Dalmore Constellation 1969 Cask no 14
I’m going drop this knowledge right now: £24,000 on a bottle of whisky borders on insanity. Thankfully, I got my wee dram for free. There’s a reason I’m in this business, and it certainly isn’t the fat paycheques (of which there are none).
The nose is expensive. I know, right? Duh. But expensive in the whisky sort of way. It smells of leather and stained wood and exotic fruits soaked in brandy. The fruitiness is particularly potent, and it’s backed by a heat that comes not so much from booze, but from the dryness of long barrel-ageing.

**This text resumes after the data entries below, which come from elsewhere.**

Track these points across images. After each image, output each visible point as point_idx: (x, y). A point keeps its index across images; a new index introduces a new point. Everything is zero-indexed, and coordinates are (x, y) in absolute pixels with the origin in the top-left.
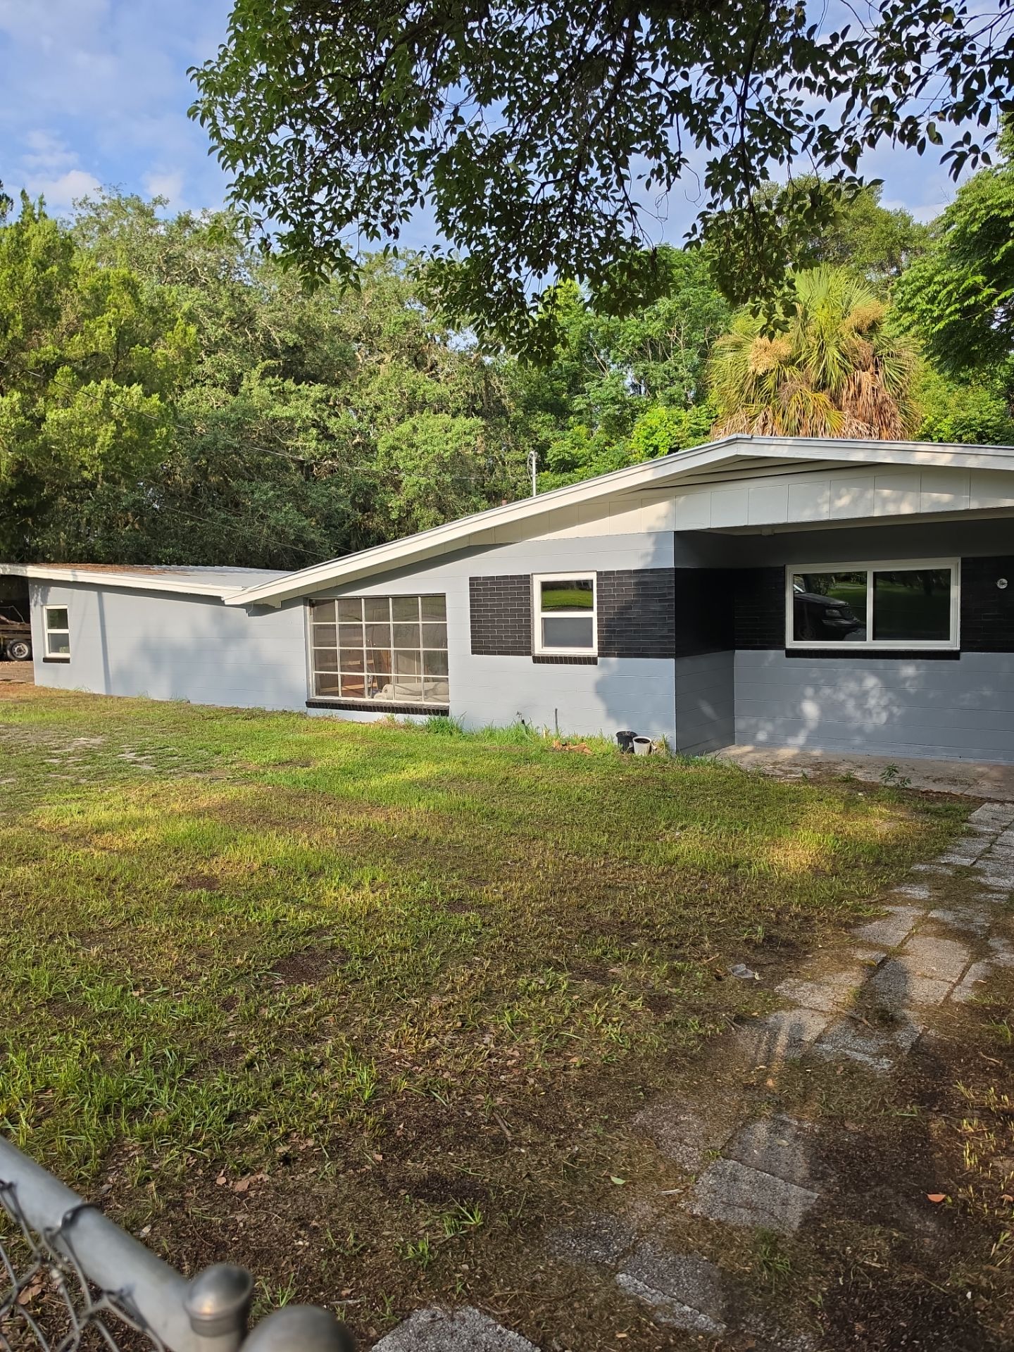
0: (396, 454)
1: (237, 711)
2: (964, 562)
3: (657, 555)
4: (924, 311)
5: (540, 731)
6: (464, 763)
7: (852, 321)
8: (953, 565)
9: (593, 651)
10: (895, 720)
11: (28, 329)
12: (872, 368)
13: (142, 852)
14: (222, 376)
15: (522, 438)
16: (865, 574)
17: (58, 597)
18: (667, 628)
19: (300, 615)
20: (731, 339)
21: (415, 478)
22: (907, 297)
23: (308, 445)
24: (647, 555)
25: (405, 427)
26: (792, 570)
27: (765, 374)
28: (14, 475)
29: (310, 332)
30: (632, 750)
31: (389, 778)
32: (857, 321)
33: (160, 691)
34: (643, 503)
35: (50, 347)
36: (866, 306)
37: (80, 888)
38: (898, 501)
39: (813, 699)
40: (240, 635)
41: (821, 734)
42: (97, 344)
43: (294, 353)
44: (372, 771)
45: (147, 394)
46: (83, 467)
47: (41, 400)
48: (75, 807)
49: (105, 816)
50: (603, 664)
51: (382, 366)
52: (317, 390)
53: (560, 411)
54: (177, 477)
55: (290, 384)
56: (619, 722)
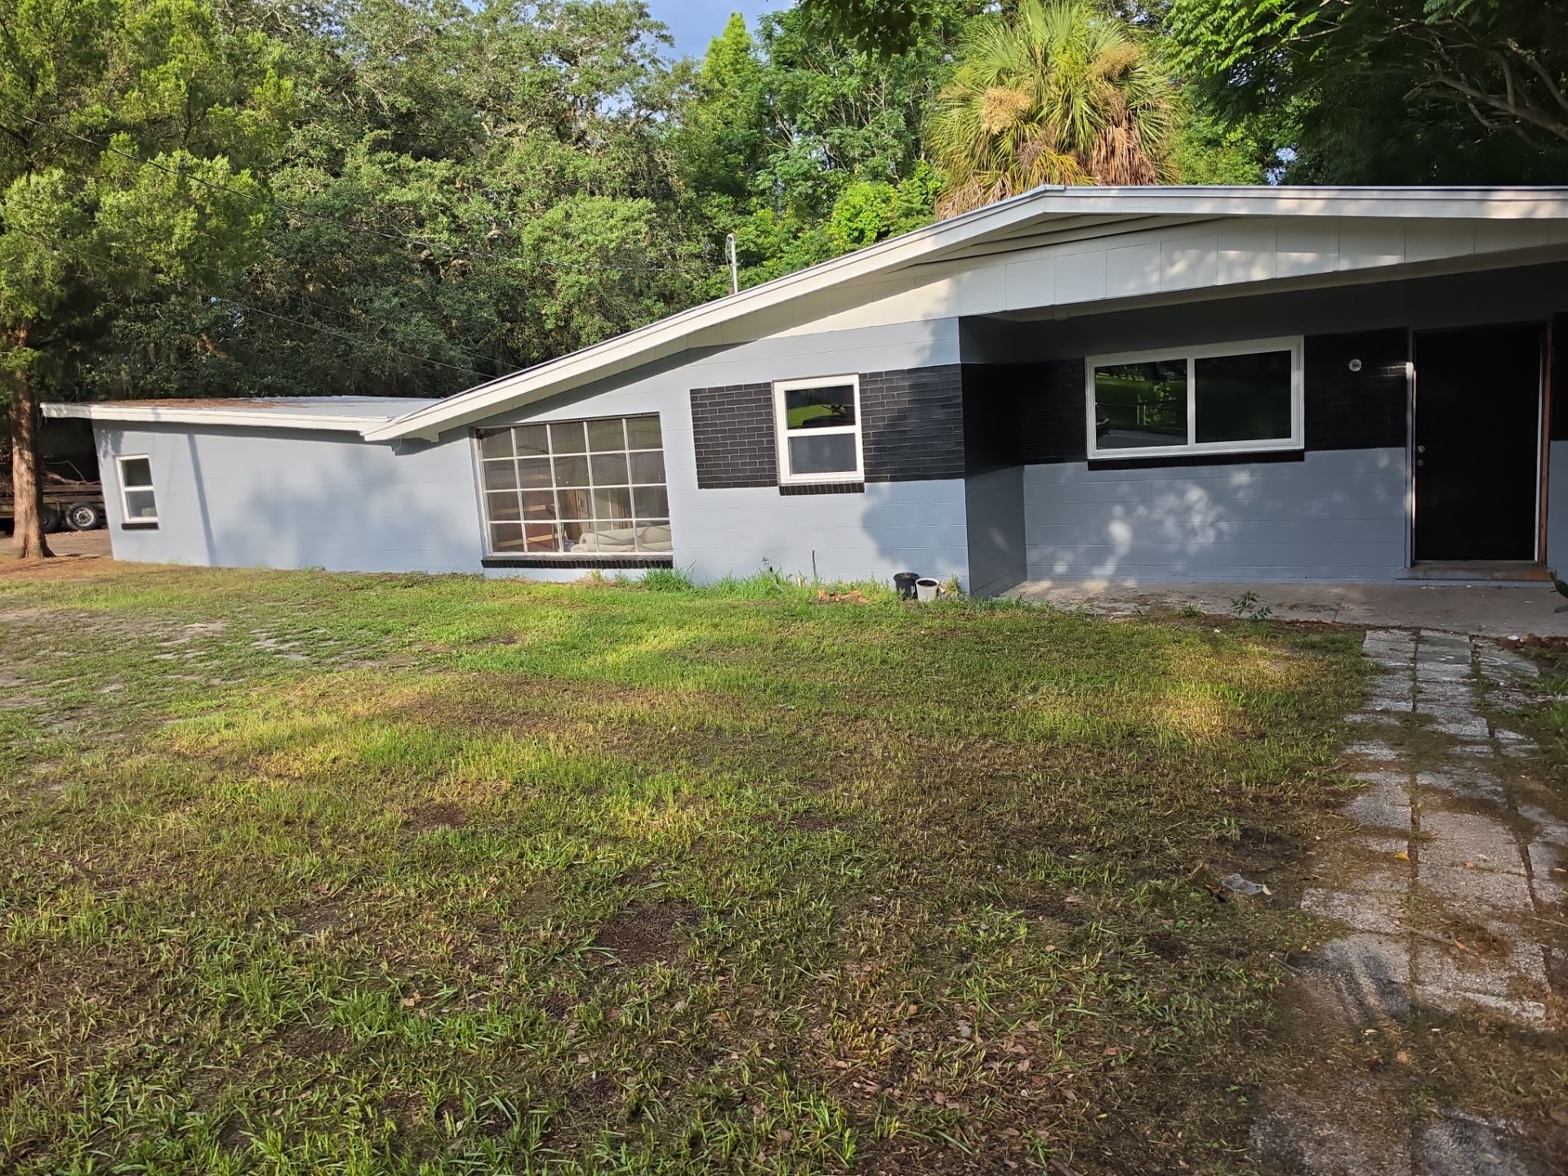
0: (547, 247)
1: (392, 577)
2: (1306, 340)
3: (935, 349)
4: (1208, 43)
5: (793, 579)
6: (716, 626)
7: (1099, 67)
8: (1295, 347)
9: (858, 475)
10: (1226, 539)
11: (64, 83)
12: (1125, 123)
13: (338, 776)
14: (319, 153)
15: (695, 227)
16: (1184, 362)
17: (134, 446)
18: (954, 441)
19: (466, 448)
20: (959, 91)
21: (573, 277)
22: (1188, 26)
23: (438, 238)
24: (923, 348)
25: (556, 214)
26: (1092, 363)
27: (1002, 132)
28: (63, 283)
29: (427, 98)
30: (915, 596)
31: (627, 651)
32: (1107, 66)
33: (284, 557)
34: (917, 283)
35: (97, 107)
36: (1114, 48)
37: (268, 839)
38: (1248, 265)
39: (1122, 519)
40: (385, 480)
41: (1134, 561)
42: (161, 103)
43: (405, 123)
44: (601, 643)
45: (236, 170)
46: (156, 270)
47: (91, 180)
48: (219, 718)
49: (265, 729)
50: (873, 492)
51: (515, 140)
52: (442, 168)
53: (738, 192)
54: (269, 285)
55: (406, 160)
56: (894, 563)
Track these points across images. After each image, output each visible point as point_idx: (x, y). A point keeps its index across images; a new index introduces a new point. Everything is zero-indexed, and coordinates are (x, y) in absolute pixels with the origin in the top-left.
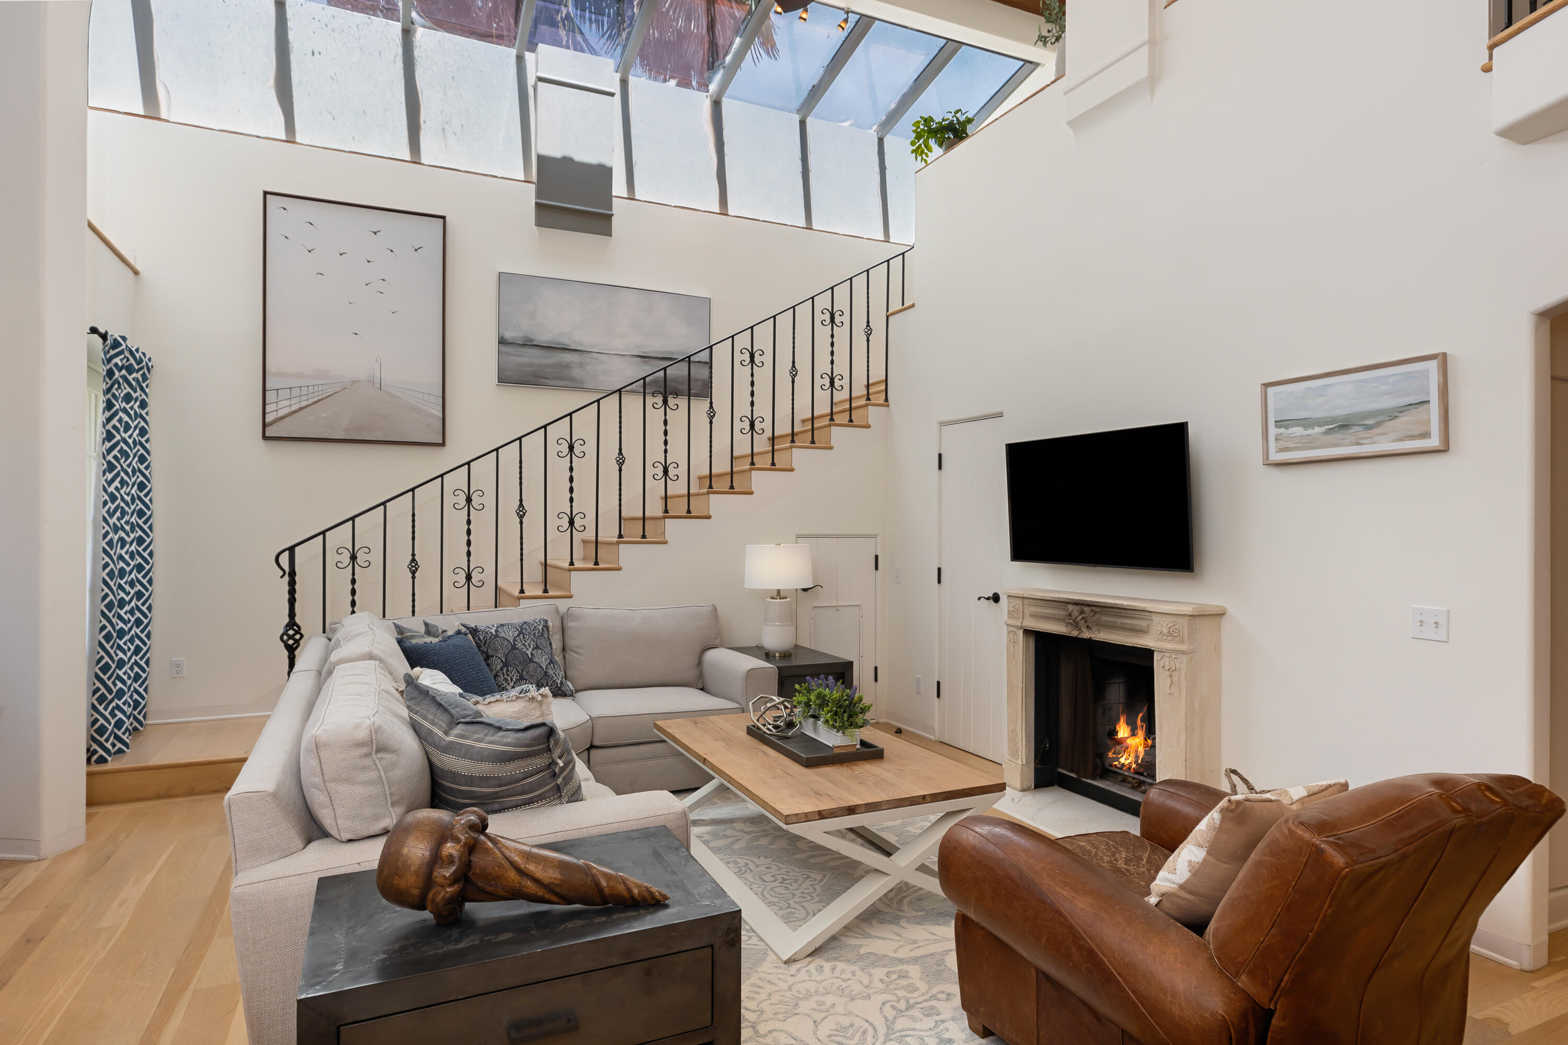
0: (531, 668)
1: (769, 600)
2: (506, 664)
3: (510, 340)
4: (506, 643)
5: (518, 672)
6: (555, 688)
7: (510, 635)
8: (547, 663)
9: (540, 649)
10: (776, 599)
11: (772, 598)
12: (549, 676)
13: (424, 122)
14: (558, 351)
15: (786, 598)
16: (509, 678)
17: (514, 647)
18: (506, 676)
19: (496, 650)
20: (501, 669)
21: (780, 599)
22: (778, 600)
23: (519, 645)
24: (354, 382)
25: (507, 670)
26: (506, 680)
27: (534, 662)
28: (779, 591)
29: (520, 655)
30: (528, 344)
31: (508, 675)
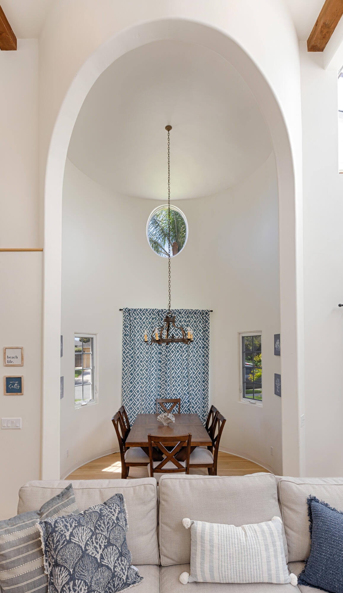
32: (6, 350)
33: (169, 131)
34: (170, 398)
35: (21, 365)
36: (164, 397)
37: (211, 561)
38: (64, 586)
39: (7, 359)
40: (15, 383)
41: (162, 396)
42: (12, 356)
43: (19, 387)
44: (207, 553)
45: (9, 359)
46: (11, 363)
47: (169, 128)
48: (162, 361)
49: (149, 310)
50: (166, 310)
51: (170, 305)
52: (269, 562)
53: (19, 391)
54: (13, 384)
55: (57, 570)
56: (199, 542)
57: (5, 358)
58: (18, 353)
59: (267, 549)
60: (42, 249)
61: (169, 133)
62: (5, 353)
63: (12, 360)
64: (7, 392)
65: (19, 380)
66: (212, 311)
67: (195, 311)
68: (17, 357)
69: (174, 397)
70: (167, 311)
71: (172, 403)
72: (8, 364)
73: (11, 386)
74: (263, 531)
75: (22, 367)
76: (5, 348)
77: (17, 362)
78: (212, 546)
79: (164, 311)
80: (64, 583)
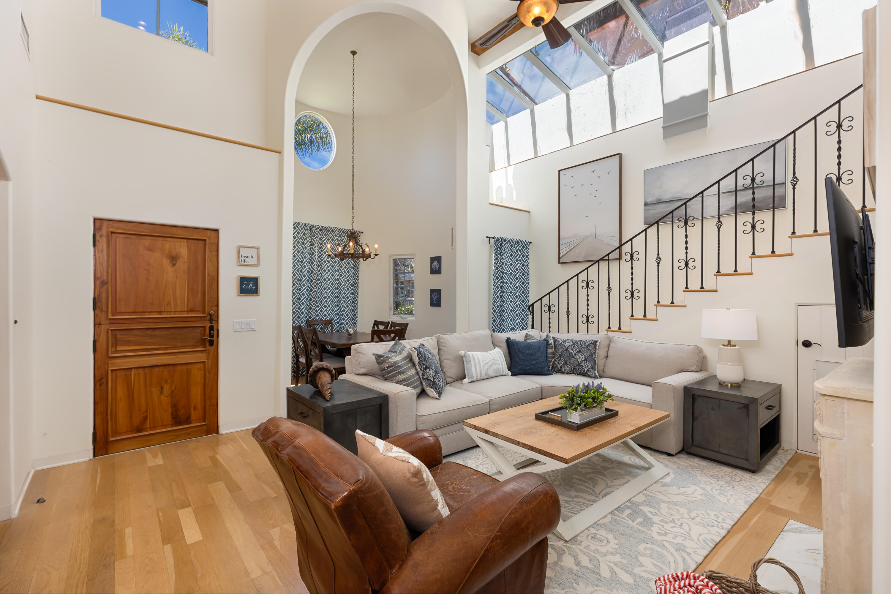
0: (572, 360)
1: (722, 346)
2: (560, 356)
3: (650, 203)
4: (564, 347)
5: (565, 361)
6: (584, 372)
7: (567, 344)
8: (582, 360)
9: (581, 353)
10: (728, 346)
11: (724, 345)
12: (580, 366)
13: (618, 114)
14: (675, 202)
15: (735, 346)
16: (560, 362)
17: (567, 350)
18: (559, 361)
19: (559, 350)
20: (558, 358)
21: (730, 346)
22: (729, 347)
23: (570, 349)
24: (586, 237)
25: (560, 359)
26: (559, 363)
27: (575, 358)
28: (729, 342)
29: (568, 353)
30: (659, 202)
31: (560, 361)
32: (241, 248)
33: (354, 56)
34: (319, 320)
35: (257, 265)
36: (314, 318)
37: (480, 367)
38: (434, 377)
39: (241, 258)
40: (250, 284)
41: (313, 317)
42: (246, 255)
43: (254, 287)
44: (477, 364)
45: (243, 259)
46: (245, 263)
47: (354, 53)
48: (313, 280)
49: (301, 224)
50: (318, 226)
51: (353, 222)
52: (502, 364)
53: (255, 291)
54: (248, 285)
55: (427, 371)
56: (472, 360)
57: (239, 257)
58: (254, 252)
59: (500, 359)
60: (280, 152)
61: (354, 58)
62: (239, 252)
63: (247, 259)
64: (241, 293)
65: (255, 280)
66: (362, 233)
67: (347, 230)
68: (252, 257)
69: (325, 318)
70: (320, 227)
71: (322, 325)
72: (242, 263)
73: (245, 287)
74: (496, 352)
75: (259, 267)
76: (239, 247)
77: (254, 261)
78: (479, 360)
79: (317, 227)
80: (434, 375)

The palate is also expensive. Varnish and polish and figs and cocoa. There’s more palo cortado than oloroso, and that’s not a bad thing at all. The texture is pervasive, fine-grained and rich, it coats the tongue. There’s a high-toast note. It is a little hot - again, most likely because of the long time in barrel, but there’s also quite a luxurious sweetness to it as well. It’s intense, like a posh petit four at a michelin star restaurant. Utterly delicious in small bites, but possibly a bit too much to handle in large quantities. The smallest drop of water brings a little more unity between the sweet and savoury. It is an astonishingly good dram, though if I'm going to get nit-picky (at £24,000, I'm allowed to be nit-picky), all the various woods and finishes don't seem to be quite as harmonious as they should be. Like it wasn't given long enough to marry.
Anyway, it's still really, really, good. It’s not down-payment-on-a-three-bedroom-house-in-Fife good, but it’s really good.